François Meunier : Je considère effectivement qu’il s’agit d’un sujet important car un besoin de normalisation se fait sentir. Dans le cadre de leurs responsabilités, les directions financières manient un nombre important de données mais elles font encore face à de nombreuses ruptures de charge et l’utilisation de fichiers «Excel» reste fréquente en bout de chaîne. Même dans les sociétés où les systèmes d’information sont intégrés, les informaticiens doivent créer des passages informatiques. L’utilisation du langage XBRL - eXtensible Business Reporting Language, qui représente une étape supplémentaire par rapport à ce que pouvait apporter XML - Extensible Markup Language, est synonyme d’un potentiel d’économies considérable.
- Pourquoi la Coface est-elle particulièrement concernée par le sujet ?
Parce que la Coface (Compagnie Française d’Assurance pour le Commerce Extérieur) est à la fois consommateur et producteur d’informations. La production est un domaine complexe qui demande une grande rigueur. Nous apportons à nos clients une valeur ajoutée en retraitant les données, c’est-à-dire en travaillant sur le contenu. Par ailleurs, nous sommes preneurs de toute amélioration relative au contenant qui entraînerait une diminution des coûts de transport de l’information. Nous recherchons des formats fluides et souples.
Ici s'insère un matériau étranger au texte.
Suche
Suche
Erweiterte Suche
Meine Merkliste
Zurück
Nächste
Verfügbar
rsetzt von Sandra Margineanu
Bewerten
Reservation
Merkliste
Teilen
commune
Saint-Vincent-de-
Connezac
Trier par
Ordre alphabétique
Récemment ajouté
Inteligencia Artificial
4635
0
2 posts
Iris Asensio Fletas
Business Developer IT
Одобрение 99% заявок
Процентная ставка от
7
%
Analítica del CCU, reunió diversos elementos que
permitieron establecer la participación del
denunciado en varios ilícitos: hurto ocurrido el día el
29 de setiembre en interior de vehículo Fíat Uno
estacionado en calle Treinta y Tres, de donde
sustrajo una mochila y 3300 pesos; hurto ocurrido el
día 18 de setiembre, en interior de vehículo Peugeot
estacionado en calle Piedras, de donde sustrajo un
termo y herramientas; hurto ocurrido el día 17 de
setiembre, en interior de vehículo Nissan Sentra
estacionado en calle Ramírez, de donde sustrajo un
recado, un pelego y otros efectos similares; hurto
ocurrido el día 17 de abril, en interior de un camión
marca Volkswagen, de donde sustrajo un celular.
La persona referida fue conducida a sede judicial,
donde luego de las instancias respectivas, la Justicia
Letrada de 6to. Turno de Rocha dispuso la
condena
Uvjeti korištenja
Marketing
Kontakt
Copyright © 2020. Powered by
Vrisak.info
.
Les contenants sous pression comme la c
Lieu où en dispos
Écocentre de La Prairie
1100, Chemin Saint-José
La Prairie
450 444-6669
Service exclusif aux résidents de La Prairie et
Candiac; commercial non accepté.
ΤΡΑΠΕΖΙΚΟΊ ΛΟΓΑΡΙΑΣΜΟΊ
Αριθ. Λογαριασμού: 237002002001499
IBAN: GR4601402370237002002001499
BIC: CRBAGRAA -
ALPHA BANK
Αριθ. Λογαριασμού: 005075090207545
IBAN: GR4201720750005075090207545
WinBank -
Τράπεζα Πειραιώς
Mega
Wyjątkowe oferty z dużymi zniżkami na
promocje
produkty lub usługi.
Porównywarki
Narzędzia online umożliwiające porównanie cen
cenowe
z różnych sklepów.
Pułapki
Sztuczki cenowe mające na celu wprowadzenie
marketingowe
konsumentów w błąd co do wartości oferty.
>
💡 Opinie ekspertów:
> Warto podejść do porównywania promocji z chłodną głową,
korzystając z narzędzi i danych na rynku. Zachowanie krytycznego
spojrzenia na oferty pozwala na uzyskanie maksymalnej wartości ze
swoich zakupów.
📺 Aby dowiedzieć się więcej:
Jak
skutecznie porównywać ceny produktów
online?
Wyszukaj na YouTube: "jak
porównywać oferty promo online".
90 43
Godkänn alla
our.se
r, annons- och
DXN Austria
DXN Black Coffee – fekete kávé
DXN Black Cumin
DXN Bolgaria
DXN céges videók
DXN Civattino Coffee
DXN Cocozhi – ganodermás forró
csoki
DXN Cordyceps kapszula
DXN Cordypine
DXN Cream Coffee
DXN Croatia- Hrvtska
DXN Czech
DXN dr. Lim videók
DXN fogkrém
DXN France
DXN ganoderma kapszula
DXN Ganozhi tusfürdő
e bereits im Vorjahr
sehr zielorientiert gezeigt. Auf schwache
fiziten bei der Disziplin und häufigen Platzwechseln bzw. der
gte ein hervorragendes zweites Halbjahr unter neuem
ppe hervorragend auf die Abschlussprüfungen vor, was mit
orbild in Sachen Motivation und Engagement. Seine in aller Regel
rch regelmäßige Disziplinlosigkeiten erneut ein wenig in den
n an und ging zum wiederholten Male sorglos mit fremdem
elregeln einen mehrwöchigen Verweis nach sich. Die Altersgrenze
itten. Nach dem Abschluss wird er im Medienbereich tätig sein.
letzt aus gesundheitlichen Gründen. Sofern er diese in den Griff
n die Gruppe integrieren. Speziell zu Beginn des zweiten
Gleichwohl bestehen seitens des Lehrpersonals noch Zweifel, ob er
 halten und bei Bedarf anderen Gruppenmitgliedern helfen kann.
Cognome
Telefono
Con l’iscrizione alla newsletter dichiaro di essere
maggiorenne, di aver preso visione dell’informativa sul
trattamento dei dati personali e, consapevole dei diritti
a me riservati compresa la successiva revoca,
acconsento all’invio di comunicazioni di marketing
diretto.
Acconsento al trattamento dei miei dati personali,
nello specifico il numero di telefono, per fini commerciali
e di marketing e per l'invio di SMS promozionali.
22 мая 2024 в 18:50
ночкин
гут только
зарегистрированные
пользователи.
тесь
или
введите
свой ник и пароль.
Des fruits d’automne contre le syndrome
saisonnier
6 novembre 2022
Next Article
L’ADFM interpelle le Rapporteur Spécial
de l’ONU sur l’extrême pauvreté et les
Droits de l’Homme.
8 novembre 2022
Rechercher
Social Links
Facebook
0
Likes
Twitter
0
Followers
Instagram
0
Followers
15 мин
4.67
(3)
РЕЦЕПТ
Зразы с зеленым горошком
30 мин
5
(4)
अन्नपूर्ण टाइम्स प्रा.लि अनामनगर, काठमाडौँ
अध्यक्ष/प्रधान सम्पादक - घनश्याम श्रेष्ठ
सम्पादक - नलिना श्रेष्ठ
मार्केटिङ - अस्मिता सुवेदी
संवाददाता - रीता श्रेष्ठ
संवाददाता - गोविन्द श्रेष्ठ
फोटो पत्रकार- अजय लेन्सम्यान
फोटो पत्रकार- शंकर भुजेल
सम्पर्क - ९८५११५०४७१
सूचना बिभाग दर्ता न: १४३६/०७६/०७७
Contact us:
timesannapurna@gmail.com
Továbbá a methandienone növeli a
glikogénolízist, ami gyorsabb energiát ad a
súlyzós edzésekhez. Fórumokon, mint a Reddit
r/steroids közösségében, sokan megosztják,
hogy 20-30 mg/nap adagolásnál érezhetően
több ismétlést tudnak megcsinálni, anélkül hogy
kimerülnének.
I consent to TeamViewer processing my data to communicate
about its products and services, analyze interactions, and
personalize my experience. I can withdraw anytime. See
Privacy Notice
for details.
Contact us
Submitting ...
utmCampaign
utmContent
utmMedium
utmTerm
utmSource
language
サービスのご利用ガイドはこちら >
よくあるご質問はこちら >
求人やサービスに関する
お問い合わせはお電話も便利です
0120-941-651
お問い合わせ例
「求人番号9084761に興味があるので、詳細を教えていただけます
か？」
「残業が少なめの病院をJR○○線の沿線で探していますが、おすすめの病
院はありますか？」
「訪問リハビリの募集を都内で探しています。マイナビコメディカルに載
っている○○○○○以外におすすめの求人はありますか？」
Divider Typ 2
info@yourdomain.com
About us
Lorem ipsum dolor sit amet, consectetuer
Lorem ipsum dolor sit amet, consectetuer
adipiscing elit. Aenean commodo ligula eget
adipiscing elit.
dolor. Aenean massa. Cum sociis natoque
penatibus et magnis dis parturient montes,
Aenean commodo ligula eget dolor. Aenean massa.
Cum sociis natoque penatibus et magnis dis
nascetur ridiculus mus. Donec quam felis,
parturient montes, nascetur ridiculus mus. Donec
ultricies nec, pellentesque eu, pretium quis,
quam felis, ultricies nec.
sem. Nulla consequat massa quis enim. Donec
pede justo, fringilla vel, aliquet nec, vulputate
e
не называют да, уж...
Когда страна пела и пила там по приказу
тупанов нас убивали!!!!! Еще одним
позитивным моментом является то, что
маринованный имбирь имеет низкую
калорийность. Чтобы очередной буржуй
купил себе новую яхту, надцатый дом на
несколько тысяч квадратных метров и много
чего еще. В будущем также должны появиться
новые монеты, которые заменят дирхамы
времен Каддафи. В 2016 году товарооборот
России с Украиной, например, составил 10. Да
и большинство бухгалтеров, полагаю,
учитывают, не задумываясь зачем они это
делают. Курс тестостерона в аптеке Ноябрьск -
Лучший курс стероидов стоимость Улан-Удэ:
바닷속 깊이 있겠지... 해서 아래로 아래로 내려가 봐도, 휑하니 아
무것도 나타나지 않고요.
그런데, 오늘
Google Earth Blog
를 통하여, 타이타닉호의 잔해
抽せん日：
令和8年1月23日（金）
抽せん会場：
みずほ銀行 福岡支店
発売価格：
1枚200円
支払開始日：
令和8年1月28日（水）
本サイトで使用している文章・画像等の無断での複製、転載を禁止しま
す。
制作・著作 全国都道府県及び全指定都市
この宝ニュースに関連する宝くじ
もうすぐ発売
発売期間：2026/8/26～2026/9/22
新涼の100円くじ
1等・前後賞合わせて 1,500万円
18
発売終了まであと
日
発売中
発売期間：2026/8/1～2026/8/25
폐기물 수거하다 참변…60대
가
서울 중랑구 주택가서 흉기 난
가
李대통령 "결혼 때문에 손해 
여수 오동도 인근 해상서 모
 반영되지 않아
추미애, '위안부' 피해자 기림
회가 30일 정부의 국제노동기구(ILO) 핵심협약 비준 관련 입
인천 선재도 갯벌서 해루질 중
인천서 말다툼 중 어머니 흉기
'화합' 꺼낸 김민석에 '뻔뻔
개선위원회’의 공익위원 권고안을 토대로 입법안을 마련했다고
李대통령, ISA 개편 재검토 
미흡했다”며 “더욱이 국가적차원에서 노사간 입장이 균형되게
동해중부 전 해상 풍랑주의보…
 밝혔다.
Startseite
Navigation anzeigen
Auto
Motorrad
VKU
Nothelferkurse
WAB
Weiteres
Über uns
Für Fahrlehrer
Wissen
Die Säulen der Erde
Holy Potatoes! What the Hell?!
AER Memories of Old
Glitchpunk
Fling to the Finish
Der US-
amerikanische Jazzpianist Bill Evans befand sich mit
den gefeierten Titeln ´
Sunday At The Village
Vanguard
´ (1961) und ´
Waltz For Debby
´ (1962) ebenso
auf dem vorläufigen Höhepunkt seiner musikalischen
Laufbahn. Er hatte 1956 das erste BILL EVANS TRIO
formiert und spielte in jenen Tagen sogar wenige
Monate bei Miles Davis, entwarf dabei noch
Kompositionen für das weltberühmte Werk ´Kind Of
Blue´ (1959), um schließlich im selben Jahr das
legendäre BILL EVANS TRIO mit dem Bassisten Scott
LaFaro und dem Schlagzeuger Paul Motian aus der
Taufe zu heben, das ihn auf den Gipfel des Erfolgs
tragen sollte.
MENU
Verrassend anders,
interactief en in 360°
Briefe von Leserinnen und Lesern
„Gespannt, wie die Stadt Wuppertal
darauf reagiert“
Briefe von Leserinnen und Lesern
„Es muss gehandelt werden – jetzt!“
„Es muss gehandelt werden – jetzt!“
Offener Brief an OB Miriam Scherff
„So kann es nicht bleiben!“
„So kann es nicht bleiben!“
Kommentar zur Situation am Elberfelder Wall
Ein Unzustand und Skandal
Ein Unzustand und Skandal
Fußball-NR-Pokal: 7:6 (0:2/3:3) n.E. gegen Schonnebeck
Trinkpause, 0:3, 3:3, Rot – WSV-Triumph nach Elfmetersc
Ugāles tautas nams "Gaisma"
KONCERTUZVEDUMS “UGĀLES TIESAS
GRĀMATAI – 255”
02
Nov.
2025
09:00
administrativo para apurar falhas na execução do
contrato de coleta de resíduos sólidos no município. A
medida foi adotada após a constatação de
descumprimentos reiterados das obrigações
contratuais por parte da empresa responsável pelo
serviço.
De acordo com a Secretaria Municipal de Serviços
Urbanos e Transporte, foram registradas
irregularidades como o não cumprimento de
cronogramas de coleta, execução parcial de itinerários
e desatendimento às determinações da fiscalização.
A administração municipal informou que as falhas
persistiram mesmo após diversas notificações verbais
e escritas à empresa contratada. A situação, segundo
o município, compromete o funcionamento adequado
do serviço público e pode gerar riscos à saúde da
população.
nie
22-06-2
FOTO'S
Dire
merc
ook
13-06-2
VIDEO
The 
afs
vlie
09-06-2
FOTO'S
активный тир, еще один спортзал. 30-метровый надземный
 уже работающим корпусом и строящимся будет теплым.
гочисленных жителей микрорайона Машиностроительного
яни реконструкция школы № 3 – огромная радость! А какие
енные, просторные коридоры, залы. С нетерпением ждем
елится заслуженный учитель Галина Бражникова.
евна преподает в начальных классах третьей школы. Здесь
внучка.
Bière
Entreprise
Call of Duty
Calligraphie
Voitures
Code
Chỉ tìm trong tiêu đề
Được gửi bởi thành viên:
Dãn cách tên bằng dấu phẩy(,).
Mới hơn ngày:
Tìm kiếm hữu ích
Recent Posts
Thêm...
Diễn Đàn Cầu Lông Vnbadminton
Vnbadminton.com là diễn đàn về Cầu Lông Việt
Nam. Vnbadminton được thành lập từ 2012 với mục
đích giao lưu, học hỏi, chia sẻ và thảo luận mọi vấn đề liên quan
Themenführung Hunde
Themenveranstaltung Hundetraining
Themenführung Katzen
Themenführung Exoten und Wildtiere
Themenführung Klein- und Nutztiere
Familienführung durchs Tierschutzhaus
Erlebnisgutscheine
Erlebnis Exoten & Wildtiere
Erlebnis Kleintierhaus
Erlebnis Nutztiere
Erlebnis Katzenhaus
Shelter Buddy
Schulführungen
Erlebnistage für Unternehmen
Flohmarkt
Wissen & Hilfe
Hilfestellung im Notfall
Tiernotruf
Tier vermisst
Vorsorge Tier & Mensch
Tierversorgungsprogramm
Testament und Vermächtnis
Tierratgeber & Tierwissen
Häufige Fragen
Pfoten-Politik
- Dans ces conditions, pour quelles raisons certains acteurs demeurent-ils réticents ?
Il me semble que nous sommes face à un débat d’informaticiens. Je suis convaincu que le langage XBRL va dans le sens du progrès. Après XBRL 1, nous sommes passés à XBRL 2 qui permet désormais d’intégrer des données quantitatives et qualitatives. Cette norme n’est peut-être pas la meilleure mais elle peut servir les entreprises. Les moyennes sociétés sont certainement les premières concernées car elles gèrent plus de ruptures de charge que les grandes sociétés. Or, tout un ensemble de tableaux de bord performants peut s’appuyer sur ce langage support qu’est XBRL. C’est la raison pour laquelle la DFCG supporte le projet.